1. Bart Simpson, Inc., is considering the possibility of building an additional factory that would produce a new addition to its product line. The company is currently considering two options. The first is a small facility that it could build at a cost of $6 million. If demand for new products is low, the company expects to receive $10 million in discounted revenues (present value of future revenues) with the small facility. On the other hand, if demand is high, it expects $12 million in discounted revenues using the small facility. The second option is to build a large factory at a cost of $9 million. Were demand to be low, the company would expect $10 million in discounted revenues with the large plant. If demand is high, the company estimates that the discounted revenues would be $14 million. In either case, the probability of demand being high is 0.40, and the probability of it being low is 0.60. Not constructing a new factory would result in no additional revenue being generated because the current factories cannot produce these new products. Construct a decision tree to help Bart Simpson make the best decision.

Answer 1

Three cases are considered: First case is to construct a small factory, second is to construct a large factory and third is to do nothing.
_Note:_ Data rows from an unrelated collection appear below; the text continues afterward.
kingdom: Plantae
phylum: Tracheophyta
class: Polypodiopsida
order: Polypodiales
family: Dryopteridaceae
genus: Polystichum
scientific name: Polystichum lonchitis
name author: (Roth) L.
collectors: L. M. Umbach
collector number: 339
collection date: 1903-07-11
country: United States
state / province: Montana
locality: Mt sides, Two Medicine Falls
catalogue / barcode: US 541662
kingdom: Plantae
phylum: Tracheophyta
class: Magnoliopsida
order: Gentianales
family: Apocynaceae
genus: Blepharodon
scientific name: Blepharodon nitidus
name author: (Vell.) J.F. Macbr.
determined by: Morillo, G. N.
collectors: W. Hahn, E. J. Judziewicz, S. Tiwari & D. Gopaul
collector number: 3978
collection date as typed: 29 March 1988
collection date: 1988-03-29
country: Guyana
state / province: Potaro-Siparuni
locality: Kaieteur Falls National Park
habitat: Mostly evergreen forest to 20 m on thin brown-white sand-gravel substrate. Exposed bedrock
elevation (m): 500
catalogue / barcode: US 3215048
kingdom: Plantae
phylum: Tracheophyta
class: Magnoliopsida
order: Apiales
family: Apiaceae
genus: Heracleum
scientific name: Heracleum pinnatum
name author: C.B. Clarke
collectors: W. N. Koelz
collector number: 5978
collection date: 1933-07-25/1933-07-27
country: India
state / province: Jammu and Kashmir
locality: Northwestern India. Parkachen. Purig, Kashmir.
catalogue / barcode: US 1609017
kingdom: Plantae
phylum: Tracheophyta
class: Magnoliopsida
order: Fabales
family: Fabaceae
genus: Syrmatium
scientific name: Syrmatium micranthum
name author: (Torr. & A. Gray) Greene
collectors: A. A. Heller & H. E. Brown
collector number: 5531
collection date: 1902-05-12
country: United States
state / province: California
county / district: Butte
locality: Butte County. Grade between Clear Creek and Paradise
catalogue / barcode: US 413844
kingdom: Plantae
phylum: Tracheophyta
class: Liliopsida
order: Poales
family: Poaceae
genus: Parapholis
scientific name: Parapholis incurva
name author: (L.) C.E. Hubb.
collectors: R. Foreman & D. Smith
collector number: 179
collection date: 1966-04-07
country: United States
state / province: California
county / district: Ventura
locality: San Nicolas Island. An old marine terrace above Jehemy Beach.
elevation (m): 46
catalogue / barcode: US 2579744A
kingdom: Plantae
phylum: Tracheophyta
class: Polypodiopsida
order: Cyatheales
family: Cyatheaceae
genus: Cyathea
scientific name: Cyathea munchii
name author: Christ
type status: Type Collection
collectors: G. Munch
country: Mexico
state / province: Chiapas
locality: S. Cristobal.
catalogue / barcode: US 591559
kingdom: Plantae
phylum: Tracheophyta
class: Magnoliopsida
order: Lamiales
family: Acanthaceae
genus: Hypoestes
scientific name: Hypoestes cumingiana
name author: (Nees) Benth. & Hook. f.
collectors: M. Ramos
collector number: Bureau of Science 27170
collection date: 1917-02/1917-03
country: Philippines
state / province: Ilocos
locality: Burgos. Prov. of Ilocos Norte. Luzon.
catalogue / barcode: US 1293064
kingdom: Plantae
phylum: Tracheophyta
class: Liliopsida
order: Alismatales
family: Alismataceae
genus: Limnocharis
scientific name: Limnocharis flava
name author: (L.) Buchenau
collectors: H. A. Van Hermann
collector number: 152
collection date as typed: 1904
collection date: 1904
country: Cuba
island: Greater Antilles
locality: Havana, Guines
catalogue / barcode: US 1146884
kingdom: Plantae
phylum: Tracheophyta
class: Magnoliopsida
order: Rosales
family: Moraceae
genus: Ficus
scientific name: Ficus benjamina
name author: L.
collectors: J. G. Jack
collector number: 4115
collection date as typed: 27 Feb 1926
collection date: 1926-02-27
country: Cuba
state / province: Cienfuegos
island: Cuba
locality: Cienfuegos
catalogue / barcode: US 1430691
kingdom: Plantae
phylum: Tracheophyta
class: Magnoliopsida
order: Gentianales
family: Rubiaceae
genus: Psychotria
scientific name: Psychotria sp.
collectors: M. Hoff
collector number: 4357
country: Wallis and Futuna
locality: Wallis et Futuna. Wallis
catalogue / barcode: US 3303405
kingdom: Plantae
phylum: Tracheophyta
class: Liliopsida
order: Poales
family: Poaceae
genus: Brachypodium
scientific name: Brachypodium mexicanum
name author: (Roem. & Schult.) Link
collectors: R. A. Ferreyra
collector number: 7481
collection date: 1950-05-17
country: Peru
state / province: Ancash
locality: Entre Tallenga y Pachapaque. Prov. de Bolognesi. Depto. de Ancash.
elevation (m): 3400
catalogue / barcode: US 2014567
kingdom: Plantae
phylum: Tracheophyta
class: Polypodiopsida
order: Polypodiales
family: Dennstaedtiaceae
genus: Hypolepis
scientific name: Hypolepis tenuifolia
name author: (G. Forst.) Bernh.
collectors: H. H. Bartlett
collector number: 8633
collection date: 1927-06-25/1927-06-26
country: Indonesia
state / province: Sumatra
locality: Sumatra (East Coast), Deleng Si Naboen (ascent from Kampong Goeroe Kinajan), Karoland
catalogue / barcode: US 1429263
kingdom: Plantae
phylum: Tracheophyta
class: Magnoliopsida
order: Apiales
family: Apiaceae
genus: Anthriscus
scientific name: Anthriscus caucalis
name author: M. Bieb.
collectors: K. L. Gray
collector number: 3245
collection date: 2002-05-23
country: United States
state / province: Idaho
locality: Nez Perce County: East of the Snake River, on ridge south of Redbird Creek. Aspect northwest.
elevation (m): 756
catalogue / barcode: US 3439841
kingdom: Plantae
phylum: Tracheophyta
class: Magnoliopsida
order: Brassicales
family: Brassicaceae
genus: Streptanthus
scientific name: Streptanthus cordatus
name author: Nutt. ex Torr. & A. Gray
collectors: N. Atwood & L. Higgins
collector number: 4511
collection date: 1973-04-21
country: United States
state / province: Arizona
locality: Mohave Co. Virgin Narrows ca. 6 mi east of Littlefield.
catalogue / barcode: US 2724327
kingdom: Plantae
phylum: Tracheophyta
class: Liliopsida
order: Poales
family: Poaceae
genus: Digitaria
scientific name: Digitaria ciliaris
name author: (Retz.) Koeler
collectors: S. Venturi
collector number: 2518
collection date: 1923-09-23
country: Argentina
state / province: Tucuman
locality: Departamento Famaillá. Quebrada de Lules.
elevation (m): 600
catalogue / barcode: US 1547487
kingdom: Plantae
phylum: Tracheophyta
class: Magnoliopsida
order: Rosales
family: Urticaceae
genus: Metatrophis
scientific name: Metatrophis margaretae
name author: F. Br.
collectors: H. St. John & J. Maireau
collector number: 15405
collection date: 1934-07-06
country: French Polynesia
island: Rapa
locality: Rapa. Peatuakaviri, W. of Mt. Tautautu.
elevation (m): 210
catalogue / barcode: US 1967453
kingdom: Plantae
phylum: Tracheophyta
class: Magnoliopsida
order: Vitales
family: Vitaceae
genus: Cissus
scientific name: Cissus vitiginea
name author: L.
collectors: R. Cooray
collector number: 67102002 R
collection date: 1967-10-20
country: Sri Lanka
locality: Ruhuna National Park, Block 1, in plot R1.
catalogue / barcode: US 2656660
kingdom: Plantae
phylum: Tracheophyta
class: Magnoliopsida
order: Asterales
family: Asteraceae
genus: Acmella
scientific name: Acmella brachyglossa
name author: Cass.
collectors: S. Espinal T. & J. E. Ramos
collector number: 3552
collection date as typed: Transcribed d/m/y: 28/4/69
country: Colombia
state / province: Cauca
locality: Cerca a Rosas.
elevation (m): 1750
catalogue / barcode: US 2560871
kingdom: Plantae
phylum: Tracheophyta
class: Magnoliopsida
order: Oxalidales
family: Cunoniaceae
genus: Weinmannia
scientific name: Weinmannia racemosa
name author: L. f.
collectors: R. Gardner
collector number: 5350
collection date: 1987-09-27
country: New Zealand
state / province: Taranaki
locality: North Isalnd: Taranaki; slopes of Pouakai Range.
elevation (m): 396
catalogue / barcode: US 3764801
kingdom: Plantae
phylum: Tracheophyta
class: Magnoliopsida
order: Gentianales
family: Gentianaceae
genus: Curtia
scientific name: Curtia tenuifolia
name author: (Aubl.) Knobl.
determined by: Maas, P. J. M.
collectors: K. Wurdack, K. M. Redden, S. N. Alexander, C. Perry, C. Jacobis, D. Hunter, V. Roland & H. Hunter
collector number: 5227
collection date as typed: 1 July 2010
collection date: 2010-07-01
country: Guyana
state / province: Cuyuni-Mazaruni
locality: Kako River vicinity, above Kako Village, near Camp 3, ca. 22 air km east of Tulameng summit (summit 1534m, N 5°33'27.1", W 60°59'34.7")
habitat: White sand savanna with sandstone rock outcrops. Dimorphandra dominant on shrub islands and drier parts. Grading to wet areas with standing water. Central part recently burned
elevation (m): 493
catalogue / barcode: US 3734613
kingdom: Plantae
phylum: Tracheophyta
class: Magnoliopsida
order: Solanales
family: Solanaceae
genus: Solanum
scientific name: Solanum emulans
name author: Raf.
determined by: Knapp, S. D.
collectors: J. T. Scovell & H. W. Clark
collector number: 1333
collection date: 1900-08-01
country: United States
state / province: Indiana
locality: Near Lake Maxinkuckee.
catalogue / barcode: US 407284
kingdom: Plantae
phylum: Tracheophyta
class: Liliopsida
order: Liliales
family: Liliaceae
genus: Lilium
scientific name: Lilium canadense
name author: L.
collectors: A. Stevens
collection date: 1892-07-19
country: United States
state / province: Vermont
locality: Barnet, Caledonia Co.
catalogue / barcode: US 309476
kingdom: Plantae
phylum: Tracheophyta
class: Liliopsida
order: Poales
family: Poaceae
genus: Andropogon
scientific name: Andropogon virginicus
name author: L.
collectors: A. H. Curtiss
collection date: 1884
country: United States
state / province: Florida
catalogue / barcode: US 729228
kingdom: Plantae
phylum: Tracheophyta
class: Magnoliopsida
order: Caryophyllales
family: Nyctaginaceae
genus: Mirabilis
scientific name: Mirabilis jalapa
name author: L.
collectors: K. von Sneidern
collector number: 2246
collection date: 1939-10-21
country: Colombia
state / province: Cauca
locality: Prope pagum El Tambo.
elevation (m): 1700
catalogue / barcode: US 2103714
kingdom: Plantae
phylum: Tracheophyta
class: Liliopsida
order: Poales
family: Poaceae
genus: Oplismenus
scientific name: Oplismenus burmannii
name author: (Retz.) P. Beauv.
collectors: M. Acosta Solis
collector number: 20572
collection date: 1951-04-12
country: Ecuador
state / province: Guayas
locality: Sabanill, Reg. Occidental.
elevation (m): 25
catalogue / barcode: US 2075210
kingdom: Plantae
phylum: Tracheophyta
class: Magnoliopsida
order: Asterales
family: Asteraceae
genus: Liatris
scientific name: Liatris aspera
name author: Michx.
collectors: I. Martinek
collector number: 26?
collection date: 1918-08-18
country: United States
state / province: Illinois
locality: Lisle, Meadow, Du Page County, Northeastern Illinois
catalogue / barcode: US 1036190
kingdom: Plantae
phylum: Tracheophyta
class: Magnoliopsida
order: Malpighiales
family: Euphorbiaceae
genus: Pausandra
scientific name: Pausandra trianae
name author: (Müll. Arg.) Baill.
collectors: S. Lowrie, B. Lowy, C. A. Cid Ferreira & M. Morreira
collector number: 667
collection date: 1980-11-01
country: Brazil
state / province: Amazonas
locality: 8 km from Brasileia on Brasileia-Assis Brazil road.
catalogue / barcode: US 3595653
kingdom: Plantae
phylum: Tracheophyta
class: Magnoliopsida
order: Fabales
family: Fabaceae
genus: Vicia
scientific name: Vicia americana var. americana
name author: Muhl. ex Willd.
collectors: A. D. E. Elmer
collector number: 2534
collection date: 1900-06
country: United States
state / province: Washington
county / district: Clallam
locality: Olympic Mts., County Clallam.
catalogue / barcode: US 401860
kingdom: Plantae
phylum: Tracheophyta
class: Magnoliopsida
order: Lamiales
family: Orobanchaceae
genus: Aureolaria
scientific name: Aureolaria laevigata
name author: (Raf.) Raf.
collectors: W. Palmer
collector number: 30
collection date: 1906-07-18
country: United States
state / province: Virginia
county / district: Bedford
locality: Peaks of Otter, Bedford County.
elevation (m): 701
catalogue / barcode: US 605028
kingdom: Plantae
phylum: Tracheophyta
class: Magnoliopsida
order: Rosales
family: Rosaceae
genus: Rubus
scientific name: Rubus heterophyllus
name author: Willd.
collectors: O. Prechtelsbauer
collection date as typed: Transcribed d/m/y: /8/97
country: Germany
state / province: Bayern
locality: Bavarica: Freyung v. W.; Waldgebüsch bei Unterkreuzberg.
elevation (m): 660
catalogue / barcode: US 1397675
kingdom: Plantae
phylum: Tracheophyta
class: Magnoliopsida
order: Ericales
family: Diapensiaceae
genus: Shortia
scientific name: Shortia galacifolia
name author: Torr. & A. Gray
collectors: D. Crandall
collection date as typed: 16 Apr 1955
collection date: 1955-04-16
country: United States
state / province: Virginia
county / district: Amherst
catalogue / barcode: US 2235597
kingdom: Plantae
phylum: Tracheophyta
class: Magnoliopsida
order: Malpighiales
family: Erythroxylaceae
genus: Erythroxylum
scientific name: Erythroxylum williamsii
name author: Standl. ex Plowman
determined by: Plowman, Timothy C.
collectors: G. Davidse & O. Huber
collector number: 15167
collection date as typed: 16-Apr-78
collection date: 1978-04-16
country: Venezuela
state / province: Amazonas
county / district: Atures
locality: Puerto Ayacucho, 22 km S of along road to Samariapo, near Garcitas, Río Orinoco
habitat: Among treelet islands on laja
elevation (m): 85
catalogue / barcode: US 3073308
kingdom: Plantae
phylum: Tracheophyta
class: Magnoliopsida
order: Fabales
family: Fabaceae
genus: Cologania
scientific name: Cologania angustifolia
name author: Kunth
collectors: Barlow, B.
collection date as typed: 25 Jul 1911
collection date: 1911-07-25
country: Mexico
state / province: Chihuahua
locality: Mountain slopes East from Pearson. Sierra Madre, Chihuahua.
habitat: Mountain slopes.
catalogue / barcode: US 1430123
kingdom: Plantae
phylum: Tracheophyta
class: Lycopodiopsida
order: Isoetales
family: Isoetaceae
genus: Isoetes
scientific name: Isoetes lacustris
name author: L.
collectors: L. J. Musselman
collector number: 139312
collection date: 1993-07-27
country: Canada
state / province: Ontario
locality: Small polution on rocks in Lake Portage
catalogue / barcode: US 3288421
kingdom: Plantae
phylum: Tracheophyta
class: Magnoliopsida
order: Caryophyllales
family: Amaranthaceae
Construct a Small Facility is the most suitable option from the business perspective which makes case 1 recommended.

Step-by-step explanation:

Case 1 - Construct a small facility

Return = [P(High Demand) x Revenue in case of High Demand] + [P(Low Demand) x Revenue in case of Low Demand] - Cost of Setup

= [ 0.4 x 12 ] + [ 0.6 x 10 ] - 6 = $ 4.8 million

Case 2 - Construct a Large Facility

Return = [P(High Demand) x Revenue in case of High Demand] + [P(Low Demand) x Revenue in case of Low Demand] - Cost of Setup

= [0.4 x 14] + [0.6 x 10] - 9 = $ 2.6 million

Case 3 - Do Nothing

Return = 0